Directions for this task>
Present as a numbered list the lines of the records from the line with "scientific name: Melia azedarach" up to and including the line with "genus: Parthenocissus", leaving out any blank lines.

○ ○ ○ ○ ○

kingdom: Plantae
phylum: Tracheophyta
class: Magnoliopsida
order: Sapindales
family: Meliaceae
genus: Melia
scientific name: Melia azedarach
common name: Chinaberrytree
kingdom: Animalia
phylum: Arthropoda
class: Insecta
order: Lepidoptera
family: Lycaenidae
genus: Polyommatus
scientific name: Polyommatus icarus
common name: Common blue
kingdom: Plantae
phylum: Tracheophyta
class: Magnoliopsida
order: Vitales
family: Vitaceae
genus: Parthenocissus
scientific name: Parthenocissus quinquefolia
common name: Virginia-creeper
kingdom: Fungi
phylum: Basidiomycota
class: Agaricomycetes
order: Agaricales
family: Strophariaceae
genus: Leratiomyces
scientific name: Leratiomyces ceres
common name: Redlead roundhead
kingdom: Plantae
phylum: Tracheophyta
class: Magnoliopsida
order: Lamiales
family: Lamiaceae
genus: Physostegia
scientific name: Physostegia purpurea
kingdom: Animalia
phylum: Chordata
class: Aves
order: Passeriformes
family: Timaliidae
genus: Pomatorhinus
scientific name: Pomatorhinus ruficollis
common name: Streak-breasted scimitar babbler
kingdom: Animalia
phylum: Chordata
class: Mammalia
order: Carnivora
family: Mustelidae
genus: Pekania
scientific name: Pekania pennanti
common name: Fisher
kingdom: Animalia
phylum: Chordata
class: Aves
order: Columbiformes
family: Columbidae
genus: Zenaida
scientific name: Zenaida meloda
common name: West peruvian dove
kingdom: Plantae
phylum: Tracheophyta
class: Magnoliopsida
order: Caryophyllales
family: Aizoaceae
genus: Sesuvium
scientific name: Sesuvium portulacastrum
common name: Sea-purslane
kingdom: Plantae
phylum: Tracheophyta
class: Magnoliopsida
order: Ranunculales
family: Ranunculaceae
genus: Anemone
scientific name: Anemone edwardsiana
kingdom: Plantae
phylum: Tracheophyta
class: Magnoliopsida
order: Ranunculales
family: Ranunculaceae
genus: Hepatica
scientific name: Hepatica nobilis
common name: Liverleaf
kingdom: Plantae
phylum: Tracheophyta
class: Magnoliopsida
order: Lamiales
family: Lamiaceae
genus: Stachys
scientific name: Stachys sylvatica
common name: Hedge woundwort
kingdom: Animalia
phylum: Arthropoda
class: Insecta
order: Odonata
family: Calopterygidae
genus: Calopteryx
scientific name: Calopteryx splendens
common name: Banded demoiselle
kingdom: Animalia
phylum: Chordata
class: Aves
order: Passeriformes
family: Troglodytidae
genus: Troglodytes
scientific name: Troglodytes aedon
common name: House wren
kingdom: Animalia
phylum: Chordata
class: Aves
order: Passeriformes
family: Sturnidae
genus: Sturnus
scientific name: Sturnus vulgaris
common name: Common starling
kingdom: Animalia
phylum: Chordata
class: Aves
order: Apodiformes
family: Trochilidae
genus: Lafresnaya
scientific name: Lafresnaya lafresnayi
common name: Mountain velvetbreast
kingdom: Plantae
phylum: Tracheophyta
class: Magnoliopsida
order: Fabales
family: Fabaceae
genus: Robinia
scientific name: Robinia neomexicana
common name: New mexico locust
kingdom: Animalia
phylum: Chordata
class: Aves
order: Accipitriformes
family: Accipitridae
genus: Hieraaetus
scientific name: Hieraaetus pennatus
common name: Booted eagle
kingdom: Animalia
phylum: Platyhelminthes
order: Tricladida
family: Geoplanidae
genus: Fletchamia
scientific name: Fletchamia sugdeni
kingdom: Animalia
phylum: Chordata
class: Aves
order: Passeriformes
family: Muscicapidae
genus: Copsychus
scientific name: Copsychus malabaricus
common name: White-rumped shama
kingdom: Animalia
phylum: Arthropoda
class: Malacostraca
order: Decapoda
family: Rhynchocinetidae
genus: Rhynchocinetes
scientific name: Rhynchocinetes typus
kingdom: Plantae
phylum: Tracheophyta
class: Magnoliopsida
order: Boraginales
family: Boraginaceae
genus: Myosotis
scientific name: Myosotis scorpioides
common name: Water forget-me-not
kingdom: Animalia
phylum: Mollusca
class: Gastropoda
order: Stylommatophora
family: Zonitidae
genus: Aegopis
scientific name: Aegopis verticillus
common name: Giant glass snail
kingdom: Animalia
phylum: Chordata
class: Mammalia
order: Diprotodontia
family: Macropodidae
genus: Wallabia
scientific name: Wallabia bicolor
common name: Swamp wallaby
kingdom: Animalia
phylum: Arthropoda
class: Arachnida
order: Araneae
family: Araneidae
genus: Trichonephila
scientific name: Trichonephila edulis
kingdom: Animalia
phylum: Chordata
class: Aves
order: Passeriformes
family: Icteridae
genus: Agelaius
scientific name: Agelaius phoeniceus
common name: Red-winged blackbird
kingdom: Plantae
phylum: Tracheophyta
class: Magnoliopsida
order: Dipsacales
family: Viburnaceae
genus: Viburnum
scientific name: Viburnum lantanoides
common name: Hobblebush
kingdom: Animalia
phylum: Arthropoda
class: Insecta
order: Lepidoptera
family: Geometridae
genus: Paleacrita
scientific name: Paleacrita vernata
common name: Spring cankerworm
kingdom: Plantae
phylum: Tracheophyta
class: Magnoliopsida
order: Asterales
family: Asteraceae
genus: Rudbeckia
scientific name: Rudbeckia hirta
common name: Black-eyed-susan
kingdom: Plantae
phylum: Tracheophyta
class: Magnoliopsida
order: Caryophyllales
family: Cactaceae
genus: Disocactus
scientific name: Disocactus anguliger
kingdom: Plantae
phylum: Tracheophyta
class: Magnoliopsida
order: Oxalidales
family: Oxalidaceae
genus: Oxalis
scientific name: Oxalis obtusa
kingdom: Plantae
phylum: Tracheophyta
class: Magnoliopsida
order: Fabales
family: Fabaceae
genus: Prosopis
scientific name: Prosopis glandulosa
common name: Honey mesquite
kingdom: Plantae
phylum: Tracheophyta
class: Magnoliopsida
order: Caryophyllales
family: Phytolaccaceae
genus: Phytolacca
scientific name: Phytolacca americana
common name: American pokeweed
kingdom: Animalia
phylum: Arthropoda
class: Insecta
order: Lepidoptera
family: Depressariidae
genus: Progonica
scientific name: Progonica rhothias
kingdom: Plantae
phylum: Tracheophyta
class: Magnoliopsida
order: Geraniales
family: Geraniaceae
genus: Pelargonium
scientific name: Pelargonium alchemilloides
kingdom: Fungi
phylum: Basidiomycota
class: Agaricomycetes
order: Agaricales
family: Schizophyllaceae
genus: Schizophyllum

○ ○ ○ ○ ○

Answer to this exercise>
1. scientific name: Melia azedarach
2. common name: Chinaberrytree
3. kingdom: Animalia
4. phylum: Arthropoda
5. class: Insecta
6. order: Lepidoptera
7. family: Lycaenidae
8. genus: Polyommatus
9. scientific name: Polyommatus icarus
10. common name: Common blue
11. kingdom: Plantae
12. phylum: Tracheophyta
13. class: Magnoliopsida
14. order: Vitales
15. family: Vitaceae
16. genus: Parthenocissus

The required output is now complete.